Multi-level Feature Fusion Capsule Network with Self-Attention for Facial Expression Recognition
Zhiji Huang,Songsen Yu,Jun Liang
DOI: https://doi.org/10.1117/1.jei.32.2.023038
IF: 0.829
2023-01-01
Journal of Electronic Imaging
Abstract:Different from generic image classification, fine-grained classification, such as facial expression classification, in which multiple expressions share inherently similar underlying facial appearances, may show a small difference between facial expression classes. Unlike lab-controlled data, facial expressions from natural scenes have rich forms of the same expression due to the diversity of subjects and the complexity of real-world conditions, and as a result, facial expressions may have large differences among samples within the same class.

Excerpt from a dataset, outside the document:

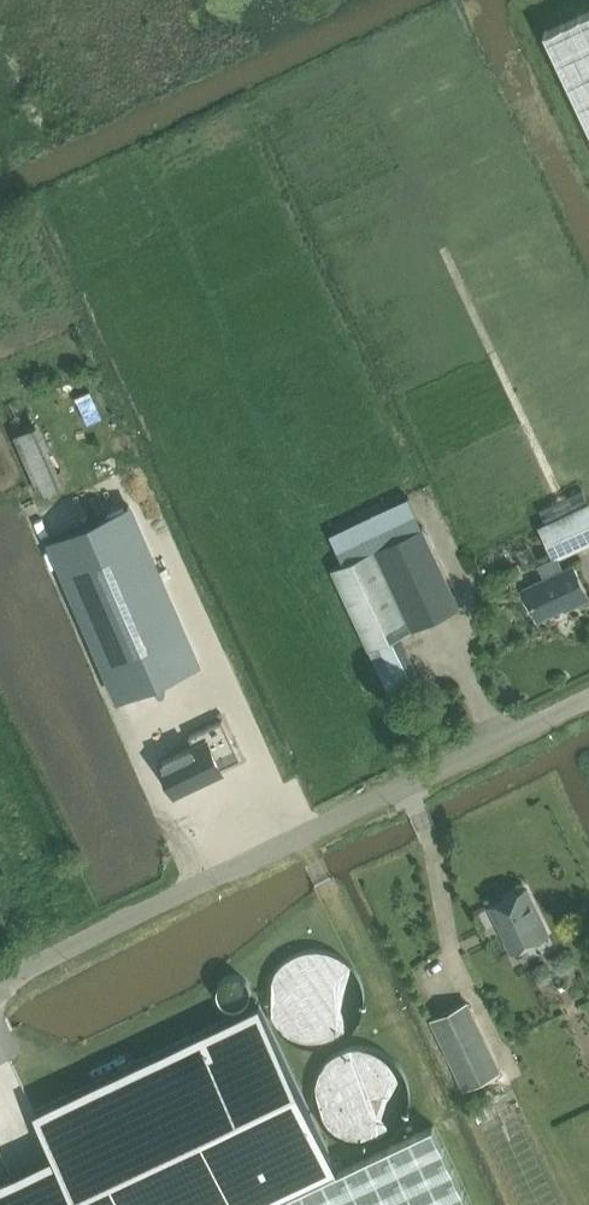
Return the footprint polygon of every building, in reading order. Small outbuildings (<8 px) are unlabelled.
[(544,33),(588,127),(588,12),(544,33)] [(87,430),(97,419),(77,400),(67,410),(87,430)] [(41,496),(66,485),(40,424),(15,435),(41,496)] [(541,526),(556,556),(588,541),(588,504),(541,526)] [(129,505),(51,539),(120,699),(198,665),(129,505)] [(340,565),(378,646),(397,637),(460,608),(422,527),(354,559),(340,565)] [(538,564),(544,578),(524,588),(538,619),(571,604),(572,606),(588,598),(573,565),(561,571),(554,557),(538,564)] [(177,793),(225,770),(218,756),(236,748),(223,721),(191,736),(196,746),(162,762),(177,793)] [(512,951),(547,933),(526,890),(490,907),(512,951)] [(499,1070),(467,1004),(432,1020),(463,1087),(499,1070)] [(337,1171),(259,1005),(34,1111),(55,1155),(0,1181),(0,1204),(265,1204),(337,1171)] [(265,1204),(470,1204),(433,1126),(337,1171),(265,1204)]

Moreover, there is little difference between facial expressions, and facial expressions are displayed simultaneously through various facial regions, which require us to encode the feature of multiple key regions, forming high-order interactive information. To address the aforementioned problems, we design an enhanced capsule network based on multi-level feature fusion attention mechanism, which is comprised of four critical components: multi-level feature extraction module (MFEM), multi-level attention module (MAM), multi-level capsule attention fusion module (MCAFM), and reconstruction module (RM). The MFEM collects the low-level, middle-level, and high-level features from the input image, therefore lowering the high-level convolution layer's susceptibility to blurred image and the problem of pose variation. The MAM directs the network's attention to the most significant features in different levels of image features and can assist the network in ignoring blurred, occluded, and irrelevant features and incorporating them into our self-attention center loss function to compress the element distribution in the same class. The MCAFM preserves the attributes of each face region (such as location, size, and direction) by transferring the features into capsules in preparation for the eventual creation of the dynamic routing mechanism, which can resolve the problem of image rotation on FER in the wild. Simultaneously, the capsule features of distinct areas are combined to provide higher-order overall feature information, enhancing the model's capacity to discriminate between different kinds of expressions. The RM reconstructs the image and calculates the difference between the reconstructed image and the original input image. Our model outperforms a large number of current methods on two public datasets, RAF-DB and SFEW.